#### Text block
Installation view of Judith Hopf Untitled Photo courtesy of Jason Mandella.

SculptureCenter:  October 2, 2014 – January 5, 2015

Stepped up the curb and on beyond the doors of the SculptureCenter, which is housed in an expanded old trolley repair shop in Long Island City, Queens, and I saw an art show called Puddle, pothole, portal, which is thickly about childhood entertainment in the United S of America and, ergo, paradox, poop jokes, and since it’s art, a didactic treatment of the comic impulse as a socioeconomic response to the ever-changing/ever-malfunctioning of technologies, bodies, systems, selves—and if the latter sounds somewhat trite, it’s intended to, buddy, since everyone and all things do in fact just grow in discrete and sometimes secret ways until their ultimate undoing, a fact which is totally sad but sorta funny, it being both the spring and the void, etc.
########
### Work instructions
• a. In the review of Puddle, pothole, portal above, why is the show's treatment of comedy intended to sound somewhat trite? Answer in one to three sentences.
• b. Please proceed with the review of Puddle, pothole, portal from where it stops.
#### Material supplied
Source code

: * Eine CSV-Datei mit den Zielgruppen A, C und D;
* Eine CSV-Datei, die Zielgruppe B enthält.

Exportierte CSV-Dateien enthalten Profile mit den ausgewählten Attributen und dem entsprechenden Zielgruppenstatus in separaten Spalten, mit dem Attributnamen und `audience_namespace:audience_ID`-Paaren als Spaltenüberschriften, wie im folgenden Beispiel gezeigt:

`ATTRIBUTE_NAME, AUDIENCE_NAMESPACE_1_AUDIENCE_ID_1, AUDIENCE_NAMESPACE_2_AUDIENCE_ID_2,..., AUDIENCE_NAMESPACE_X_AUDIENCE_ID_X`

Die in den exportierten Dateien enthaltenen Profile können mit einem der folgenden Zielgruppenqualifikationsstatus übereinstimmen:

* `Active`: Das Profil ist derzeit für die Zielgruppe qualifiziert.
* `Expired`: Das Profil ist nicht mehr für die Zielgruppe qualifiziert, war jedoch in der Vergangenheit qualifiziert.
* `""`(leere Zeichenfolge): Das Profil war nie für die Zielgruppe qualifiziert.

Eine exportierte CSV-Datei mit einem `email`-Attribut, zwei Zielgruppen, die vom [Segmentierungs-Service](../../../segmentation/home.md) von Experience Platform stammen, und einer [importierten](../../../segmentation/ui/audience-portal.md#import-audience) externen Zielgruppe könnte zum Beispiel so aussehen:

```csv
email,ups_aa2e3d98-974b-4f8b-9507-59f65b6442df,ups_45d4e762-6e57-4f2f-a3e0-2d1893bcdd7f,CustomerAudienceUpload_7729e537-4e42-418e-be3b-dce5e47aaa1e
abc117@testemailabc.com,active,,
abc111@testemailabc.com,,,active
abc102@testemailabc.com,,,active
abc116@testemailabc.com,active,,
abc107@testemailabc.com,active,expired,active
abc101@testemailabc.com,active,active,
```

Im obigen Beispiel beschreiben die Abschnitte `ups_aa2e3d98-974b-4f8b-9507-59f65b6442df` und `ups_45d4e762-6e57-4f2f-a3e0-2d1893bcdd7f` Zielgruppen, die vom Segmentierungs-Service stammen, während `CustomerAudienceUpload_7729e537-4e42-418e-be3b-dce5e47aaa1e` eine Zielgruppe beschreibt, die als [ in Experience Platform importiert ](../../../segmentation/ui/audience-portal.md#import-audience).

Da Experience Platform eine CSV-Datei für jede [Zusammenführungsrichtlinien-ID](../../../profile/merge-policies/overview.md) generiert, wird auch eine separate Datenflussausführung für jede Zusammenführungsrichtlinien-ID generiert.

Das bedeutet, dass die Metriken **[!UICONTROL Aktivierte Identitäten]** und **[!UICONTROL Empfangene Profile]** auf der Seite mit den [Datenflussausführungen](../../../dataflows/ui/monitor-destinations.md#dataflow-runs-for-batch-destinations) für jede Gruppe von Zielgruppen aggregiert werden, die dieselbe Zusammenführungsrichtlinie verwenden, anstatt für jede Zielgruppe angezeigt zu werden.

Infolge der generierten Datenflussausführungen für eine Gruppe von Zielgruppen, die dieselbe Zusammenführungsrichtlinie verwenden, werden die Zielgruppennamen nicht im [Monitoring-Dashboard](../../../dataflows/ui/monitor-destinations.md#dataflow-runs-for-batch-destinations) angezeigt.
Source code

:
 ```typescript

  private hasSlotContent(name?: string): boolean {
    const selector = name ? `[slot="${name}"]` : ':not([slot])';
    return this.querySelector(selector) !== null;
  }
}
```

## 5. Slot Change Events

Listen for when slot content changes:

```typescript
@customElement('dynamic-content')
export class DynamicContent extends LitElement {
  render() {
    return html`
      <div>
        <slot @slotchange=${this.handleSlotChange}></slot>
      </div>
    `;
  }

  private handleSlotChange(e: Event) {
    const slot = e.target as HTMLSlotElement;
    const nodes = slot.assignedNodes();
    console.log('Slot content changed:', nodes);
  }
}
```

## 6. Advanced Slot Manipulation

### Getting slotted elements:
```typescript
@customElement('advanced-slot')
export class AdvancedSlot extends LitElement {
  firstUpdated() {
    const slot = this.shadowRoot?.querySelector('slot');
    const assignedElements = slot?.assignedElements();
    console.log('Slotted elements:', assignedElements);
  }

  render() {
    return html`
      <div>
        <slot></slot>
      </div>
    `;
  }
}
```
########
### Answers for the exercise
• a. The review says the show treats the comic impulse as a response to ever-changing, ever-malfunctioning technologies, bodies, systems and selves. This is meant to sound trite because everyone and all things really do grow in discrete and sometimes secret ways until their ultimate undoing. That fact is both sad and sort of funny.

• b.
The show’s officiated text explicated the big points of departure for the show’s curators Ruba Katrib and artist Camille Henrot, and includes 1. Saul Steinberg, longtime cartoonist for The New Yorker and self-described “writer who draws,” 2. The 1988 film “Who Framed Roger Rabbit”, and 3. The emergence and content of cartoons in the early 20th century and their reflection of, and disruptive impacts upon, those media/entertainment complexes structural and cultural, personal, and political.

Skipped past the big wall that partly succeeded in telling me what to think and I almost landed on a 4-foot-long dark glove stretched out across the floor, c/o Olga Balema, one for a man of impossibly long arms. My near faux pas was caused by Chadwick Rantanen’s wavy immensity of a multi-story desk unit leaning against the nice brick wall of the old trolley repair shop, which drew my eyeballs up to the pens stiffly dangling off their anti-theft ball chains, and the telephone handsets suspended by their curly cords, the whole thing gesturing a bent reality of absurd obstacles to the pronouncedly more absurd (though very real) tedium of adulthood.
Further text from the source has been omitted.